ADAKITANEWS, Nganjuk – Penderita kelainan kulit, Maya Dwi Wahyu, 13, dan Silvy Maulidia, 2, penderita Hidrosifalus akhirnya dirujuk ke RSUD dr Soetomo Surabaya, Selasa (09/08). Keberangkatan dua pasien tersebut ke Surabaya merupakan inisiatif Kapolsek Kertosono, Kompol Abraham Sissik yang mengantar mereka dan memastikan keduanya mendapat kamar rawat inap.

Kompol Abraham menjelaskan, program yang dilaksanakan Polsek Kertosono tidak lain hanya untuk peningkatan kepedulian terhadap masyarakat, terutama bagi yang tidak mampu dan membutuhkan uluran tangan. “Saya juga punya hati untuk meringankan penderitaan warga, di lingkungan tempat saya bekerja,” tutur Kapolsek yang baru menjabat itu.

Dijelaskan Kapolsek, kedua pasien tersebut diberangkatkan dari rumahnya masing-masing bersama warga Desa Nglawak Kecamatan Kertosono Kabupaten Nganjuk. Sesampainya di RSUD dr Soetomo, kedua pasien tersebut langsung mendapatkan penanganan oleh Dokter spesialis kulit dan anak.

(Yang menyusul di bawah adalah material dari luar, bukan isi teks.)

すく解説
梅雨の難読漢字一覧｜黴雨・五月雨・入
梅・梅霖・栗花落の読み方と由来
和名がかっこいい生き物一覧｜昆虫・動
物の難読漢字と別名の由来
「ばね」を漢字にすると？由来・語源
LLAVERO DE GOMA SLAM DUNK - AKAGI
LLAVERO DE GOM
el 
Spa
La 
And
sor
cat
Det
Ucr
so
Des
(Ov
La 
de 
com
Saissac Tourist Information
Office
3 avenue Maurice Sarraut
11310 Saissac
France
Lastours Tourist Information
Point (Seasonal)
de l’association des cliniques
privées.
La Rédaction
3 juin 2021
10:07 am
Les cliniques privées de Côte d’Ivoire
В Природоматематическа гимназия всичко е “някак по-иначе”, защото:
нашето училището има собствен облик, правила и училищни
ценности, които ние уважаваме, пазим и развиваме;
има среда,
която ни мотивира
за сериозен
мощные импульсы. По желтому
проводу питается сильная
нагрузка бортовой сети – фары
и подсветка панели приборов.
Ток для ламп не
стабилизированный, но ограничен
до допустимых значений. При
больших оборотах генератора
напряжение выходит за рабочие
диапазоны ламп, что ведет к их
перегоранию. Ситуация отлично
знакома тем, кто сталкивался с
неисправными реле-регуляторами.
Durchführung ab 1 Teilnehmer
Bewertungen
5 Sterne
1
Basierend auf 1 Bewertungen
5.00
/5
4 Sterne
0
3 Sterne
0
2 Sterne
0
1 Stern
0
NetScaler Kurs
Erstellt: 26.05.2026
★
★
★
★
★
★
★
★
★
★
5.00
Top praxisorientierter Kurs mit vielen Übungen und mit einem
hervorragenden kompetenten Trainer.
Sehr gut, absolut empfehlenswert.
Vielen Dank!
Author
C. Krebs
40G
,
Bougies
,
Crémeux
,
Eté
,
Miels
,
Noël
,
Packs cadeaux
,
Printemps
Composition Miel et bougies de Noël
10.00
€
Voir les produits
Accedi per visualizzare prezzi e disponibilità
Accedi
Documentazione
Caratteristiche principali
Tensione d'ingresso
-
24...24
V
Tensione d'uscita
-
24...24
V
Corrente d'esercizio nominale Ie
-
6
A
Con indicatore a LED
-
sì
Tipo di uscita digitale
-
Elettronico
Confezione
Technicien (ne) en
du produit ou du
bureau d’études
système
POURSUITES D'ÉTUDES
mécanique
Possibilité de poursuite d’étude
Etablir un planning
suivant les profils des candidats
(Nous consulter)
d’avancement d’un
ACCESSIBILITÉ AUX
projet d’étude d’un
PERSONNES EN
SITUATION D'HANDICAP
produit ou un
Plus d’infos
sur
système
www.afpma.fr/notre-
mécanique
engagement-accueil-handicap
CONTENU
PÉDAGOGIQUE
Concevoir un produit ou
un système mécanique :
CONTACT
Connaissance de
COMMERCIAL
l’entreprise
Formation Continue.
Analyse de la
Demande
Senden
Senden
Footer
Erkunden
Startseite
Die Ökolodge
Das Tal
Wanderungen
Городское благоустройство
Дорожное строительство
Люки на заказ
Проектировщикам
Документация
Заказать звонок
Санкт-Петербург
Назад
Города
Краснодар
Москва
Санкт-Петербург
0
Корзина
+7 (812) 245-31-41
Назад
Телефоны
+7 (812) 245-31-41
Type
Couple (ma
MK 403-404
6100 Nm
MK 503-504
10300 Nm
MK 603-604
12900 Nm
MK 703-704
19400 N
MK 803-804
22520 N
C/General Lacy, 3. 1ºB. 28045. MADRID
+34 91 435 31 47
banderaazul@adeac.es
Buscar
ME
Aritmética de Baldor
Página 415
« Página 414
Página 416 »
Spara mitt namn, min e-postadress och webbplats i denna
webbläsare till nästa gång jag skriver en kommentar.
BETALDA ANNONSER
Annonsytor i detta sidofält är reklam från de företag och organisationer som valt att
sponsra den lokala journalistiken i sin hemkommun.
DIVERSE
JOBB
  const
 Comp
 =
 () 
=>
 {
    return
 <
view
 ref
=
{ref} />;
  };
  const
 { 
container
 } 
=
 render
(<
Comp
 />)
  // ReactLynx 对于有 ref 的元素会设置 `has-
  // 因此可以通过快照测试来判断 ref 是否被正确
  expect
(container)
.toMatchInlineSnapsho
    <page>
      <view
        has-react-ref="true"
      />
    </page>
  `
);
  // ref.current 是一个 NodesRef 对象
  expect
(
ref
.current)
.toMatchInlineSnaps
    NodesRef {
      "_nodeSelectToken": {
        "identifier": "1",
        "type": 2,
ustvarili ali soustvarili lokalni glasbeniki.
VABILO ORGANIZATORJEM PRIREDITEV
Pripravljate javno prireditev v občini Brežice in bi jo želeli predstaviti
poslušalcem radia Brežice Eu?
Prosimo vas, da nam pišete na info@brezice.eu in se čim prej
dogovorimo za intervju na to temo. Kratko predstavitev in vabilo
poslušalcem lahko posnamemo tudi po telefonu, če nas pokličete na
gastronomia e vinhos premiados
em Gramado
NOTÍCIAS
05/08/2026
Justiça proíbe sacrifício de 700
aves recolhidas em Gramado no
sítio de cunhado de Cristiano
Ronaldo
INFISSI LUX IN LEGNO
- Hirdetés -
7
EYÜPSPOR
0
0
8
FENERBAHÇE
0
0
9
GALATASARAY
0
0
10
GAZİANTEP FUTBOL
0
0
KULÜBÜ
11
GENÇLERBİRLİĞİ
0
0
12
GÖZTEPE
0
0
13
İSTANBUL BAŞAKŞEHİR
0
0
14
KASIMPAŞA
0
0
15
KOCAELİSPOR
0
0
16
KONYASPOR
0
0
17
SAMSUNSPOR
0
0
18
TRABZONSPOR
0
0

Kompol Abraham mengatakan, saat ini dirinya juga sudah membuka Dompet Peduli Maya dan Pasien-Pasien Lain. Meski baru dibuka dua hari, jumlah dana yang terkumpul telah mencapai lebih dari Rp 1 juta. “Saya sendiri yang akan membiayai pengobatan dan operasinya. Jika ada yang membantu, kami persilakan,” imbuhnya.

Kompol Abraham menegaskan, pihaknya akan sangat serius menangani warga-warga yang kurang mampu, sesuai dengan instruksi Kapolres Naganjuk, AKBP M Darwis. Program yang telah sudah dijalankan sekitar dua bulan ini diakui telah mendapat respon positif dari warga, yakni dengan peduli sesama dan meringankan beban mereka yang membutuhkan bantuan.“Agar terjalin keharmonisan antara warga dan polisi,” pungkasnya.(Jati)

Keterangan Gambar: Maya Penderira Kelainan kulit saat dievakuasi ke RSUD dr Soetomo Surabaya.(Foto: Bagus Jatìkusumo)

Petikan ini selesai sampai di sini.